▸ **WHAT YOU WILL DO**
Go through the listing below and gather every line with the word "Privacy".

▸ **SUPPLIED DATA**

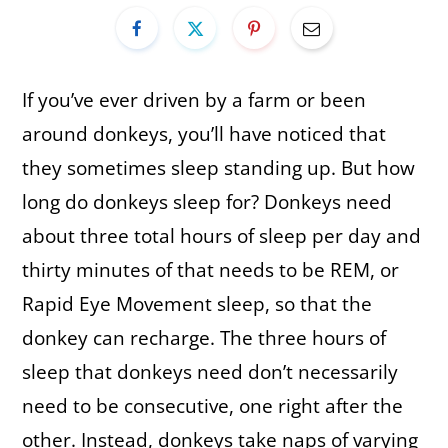
If you’ve ever driven by a farm or been
around donkeys, you’ll have noticed that
they sometimes sleep standing up. But how
long do donkeys sleep for? Donkeys need
about three total hours of sleep per day and
thirty minutes of that needs to be REM, or
Rapid Eye Movement sleep, so that the
donkey can recharge. The three hours of
sleep that donkeys need don’t necessarily
need to be consecutive, one right after the
other. Instead, donkeys take naps of varying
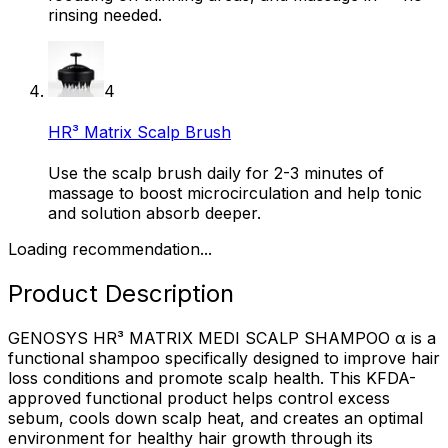
rinsing needed.
4
HR³ Matrix Scalp Brush
Use the scalp brush daily for 2-3 minutes of
massage to boost microcirculation and help tonic
and solution absorb deeper.
Loading recommendation...
Product Description
GENOSYS HR³ MATRIX MEDI SCALP SHAMPOO α is a
functional shampoo specifically designed to improve hair
loss conditions and promote scalp health. This KFDA-
approved functional product helps control excess
sebum, cools down scalp heat, and creates an optimal
environment for healthy hair growth through its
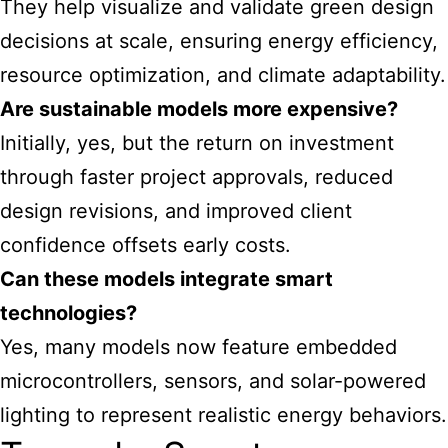
They help visualize and validate green design
decisions at scale, ensuring energy efficiency,
resource optimization, and climate adaptability.
Are sustainable models more expensive?
Initially, yes, but the return on investment
through faster project approvals, reduced
design revisions, and improved client
confidence offsets early costs.
Can these models integrate smart
technologies?
Yes, many models now feature embedded
microcontrollers, sensors, and solar-powered
lighting to represent realistic energy behaviors.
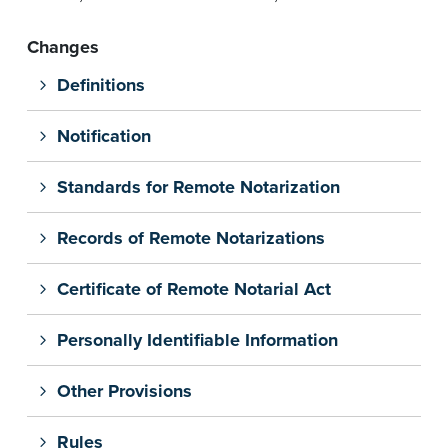
Changes
Definitions
Notification
Standards for Remote Notarization
Records of Remote Notarizations
Certificate of Remote Notarial Act
Personally Identifiable Information
Other Provisions
Rules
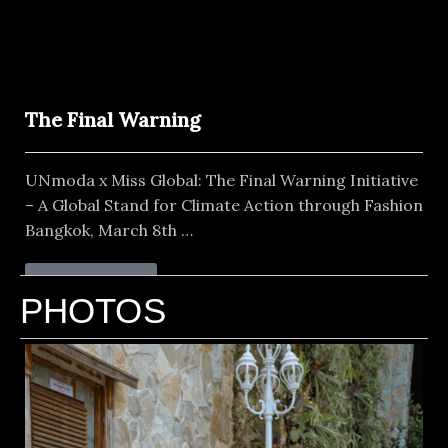
The Final Warning
UNmoda x Miss Global: The Final Warning Initiative
– A Global Stand for Climate Action through Fashion
Bangkok, March 8th …
Read More
PHOTOS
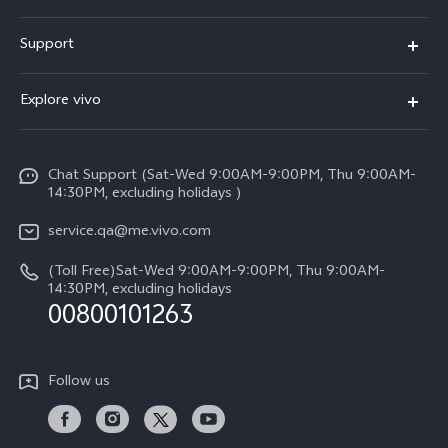
X300 Pro (New)
Support
X300 (New)
FAQs
Explore vivo
X200 FE (New)
Service Center
Info
Y29s 5G
Funtouch OS
Chat Support (Sat-Wed 9:00AM-9:00PM, Thu 9:00AM-
Legal Notice
Y39 5G
14:30PM, excluding holidays )
System Update
About Us
V50 Lite 5G
service.qa@me.vivo.com
Query of Spare Parts Price
vivo Privacy Center
(Toll Free)Sat-Wed 9:00AM-9:00PM, Thu 9:00AM-
V50 5G
IMEI Authentication
14:30PM, excluding holidays
Sustainability
00800101263
Warranty Instructions
Privacy Statement for Customer Service
Follow us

▸ **ANSWER SPACE**
vivo Privacy Center
Privacy Statement for Customer Service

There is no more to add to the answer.